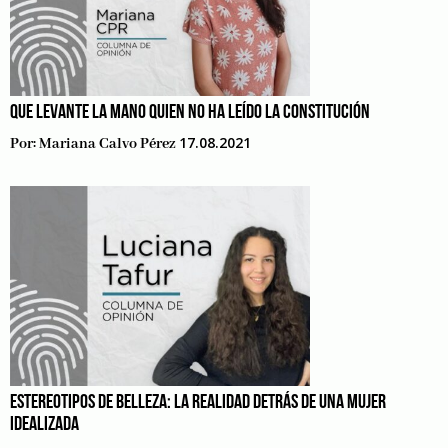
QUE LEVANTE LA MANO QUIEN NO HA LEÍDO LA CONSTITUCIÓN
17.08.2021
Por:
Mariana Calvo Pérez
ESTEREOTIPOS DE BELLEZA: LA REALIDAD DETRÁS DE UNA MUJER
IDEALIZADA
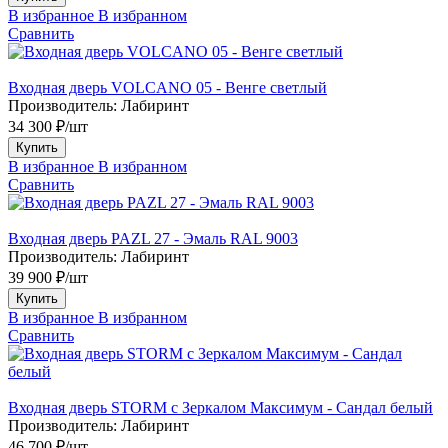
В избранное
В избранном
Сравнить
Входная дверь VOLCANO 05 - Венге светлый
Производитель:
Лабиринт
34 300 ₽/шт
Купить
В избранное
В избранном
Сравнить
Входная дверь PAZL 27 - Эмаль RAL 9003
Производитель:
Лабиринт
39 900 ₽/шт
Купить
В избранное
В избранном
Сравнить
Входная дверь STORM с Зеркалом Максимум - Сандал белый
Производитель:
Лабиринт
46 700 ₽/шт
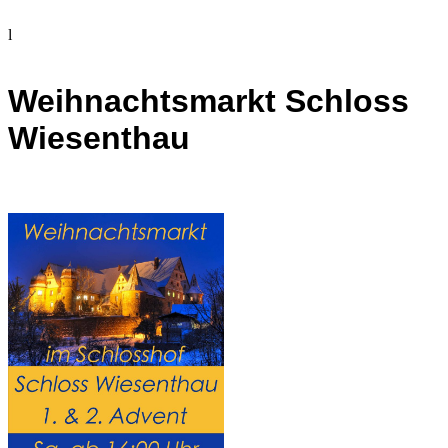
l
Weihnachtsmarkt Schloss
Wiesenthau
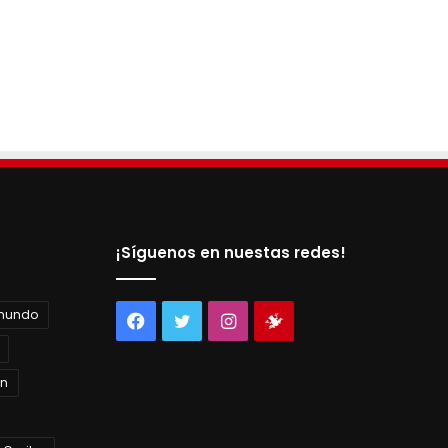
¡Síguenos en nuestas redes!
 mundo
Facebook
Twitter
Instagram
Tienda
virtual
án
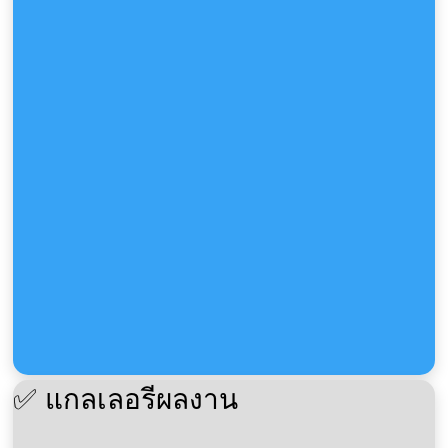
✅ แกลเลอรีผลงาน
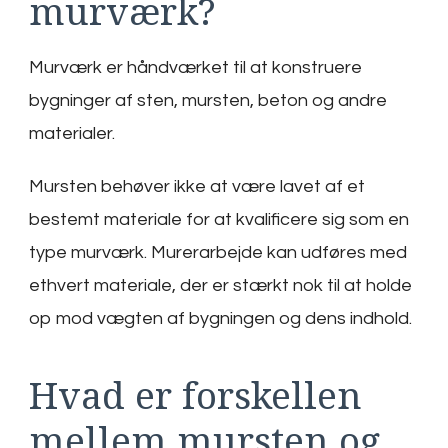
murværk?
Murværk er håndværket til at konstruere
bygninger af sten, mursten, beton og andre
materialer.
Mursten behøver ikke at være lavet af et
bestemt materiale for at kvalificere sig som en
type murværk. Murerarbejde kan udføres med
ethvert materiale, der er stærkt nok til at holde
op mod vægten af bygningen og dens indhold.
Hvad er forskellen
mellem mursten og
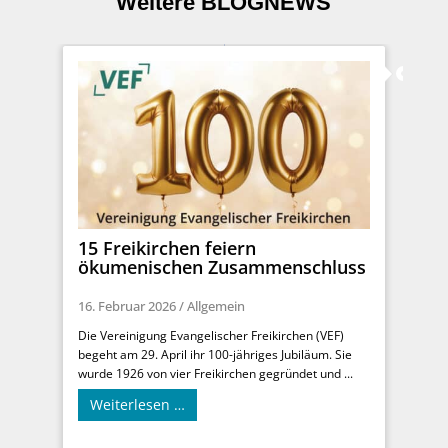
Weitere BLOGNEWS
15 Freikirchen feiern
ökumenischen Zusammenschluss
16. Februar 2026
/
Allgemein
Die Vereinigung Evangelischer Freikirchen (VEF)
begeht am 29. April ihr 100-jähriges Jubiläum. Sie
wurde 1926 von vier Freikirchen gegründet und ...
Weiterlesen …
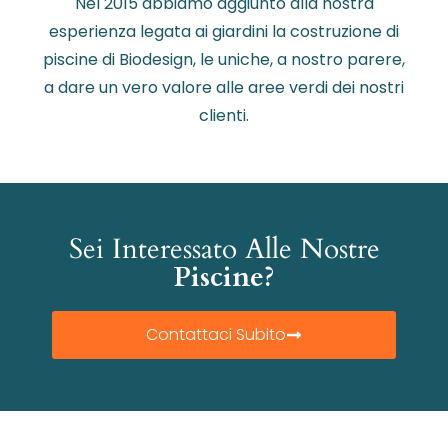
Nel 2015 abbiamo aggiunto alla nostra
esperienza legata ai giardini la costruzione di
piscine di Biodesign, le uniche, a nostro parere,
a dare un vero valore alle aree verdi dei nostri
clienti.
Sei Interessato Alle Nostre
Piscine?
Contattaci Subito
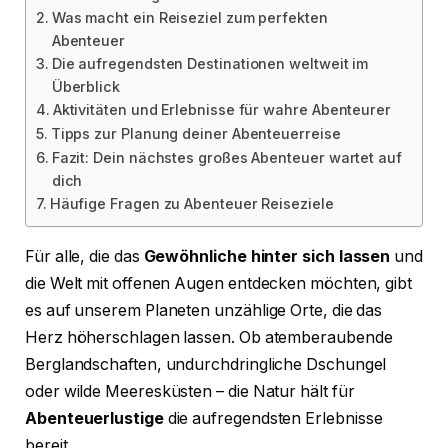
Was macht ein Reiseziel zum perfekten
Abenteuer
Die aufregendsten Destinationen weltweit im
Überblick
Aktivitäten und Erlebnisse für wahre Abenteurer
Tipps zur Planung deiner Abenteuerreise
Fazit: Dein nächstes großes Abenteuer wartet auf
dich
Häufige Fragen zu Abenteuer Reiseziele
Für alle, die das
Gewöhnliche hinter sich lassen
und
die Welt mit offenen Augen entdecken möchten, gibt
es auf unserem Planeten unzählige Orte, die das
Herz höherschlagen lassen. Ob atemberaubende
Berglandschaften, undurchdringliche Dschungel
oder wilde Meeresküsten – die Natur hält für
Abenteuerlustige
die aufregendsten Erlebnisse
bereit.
________________
Transcribe the text of all the items above verbatim, line for line, leaving out the pictures.

Exercise answer
QUE LEVANTE LA MANO QUIEN NO HA LEÍDO LA CONSTITUCIÓN
17.08.2021
Por:
Mariana Calvo Pérez
ESTEREOTIPOS DE BELLEZA: LA REALIDAD DETRÁS DE UNA MUJER
IDEALIZADA
В избранное
В избранном
Сравнить
Входная дверь VOLCANO 05 - Венге светлый
Производитель:
Лабиринт
34 300 ₽/шт
Купить
В избранное
В избранном
Сравнить
Входная дверь PAZL 27 - Эмаль RAL 9003
Производитель:
Лабиринт
39 900 ₽/шт
Купить
В избранное
В избранном
Сравнить
Входная дверь STORM с Зеркалом Максимум - Сандал белый
Производитель:
Лабиринт
46 700 ₽/шт
l
Weihnachtsmarkt Schloss
Wiesenthau
¡Síguenos en nuestas redes!
 mundo
Facebook
Twitter
Instagram
Tienda
virtual
án
✅ แกลเลอรีผลงาน
murværk?
Murværk er håndværket til at konstruere
bygninger af sten, mursten, beton og andre
materialer.
Mursten behøver ikke at være lavet af et
bestemt materiale for at kvalificere sig som en
type murværk. Murerarbejde kan udføres med
ethvert materiale, der er stærkt nok til at holde
op mod vægten af bygningen og dens indhold.
Hvad er forskellen
mellem mursten og
Weitere BLOGNEWS
15 Freikirchen feiern
ökumenischen Zusammenschluss
16. Februar 2026
/
Allgemein
Die Vereinigung Evangelischer Freikirchen (VEF)
begeht am 29. April ihr 100-jähriges Jubiläum. Sie
wurde 1926 von vier Freikirchen gegründet und ...
Weiterlesen …
Nel 2015 abbiamo aggiunto alla nostra
esperienza legata ai giardini la costruzione di
piscine di Biodesign, le uniche, a nostro parere,
a dare un vero valore alle aree verdi dei nostri
clienti.
Sei Interessato Alle Nostre
Piscine?
Contattaci Subito
Was macht ein Reiseziel zum perfekten
Abenteuer
Die aufregendsten Destinationen weltweit im
Überblick
Aktivitäten und Erlebnisse für wahre Abenteurer
Tipps zur Planung deiner Abenteuerreise
Fazit: Dein nächstes großes Abenteuer wartet auf
dich
Häufige Fragen zu Abenteuer Reiseziele
Für alle, die das
Gewöhnliche hinter sich lassen
und
die Welt mit offenen Augen entdecken möchten, gibt
es auf unserem Planeten unzählige Orte, die das
Herz höherschlagen lassen. Ob atemberaubende
Berglandschaften, undurchdringliche Dschungel
oder wilde Meeresküsten – die Natur hält für
Abenteuerlustige
die aufregendsten Erlebnisse
bereit.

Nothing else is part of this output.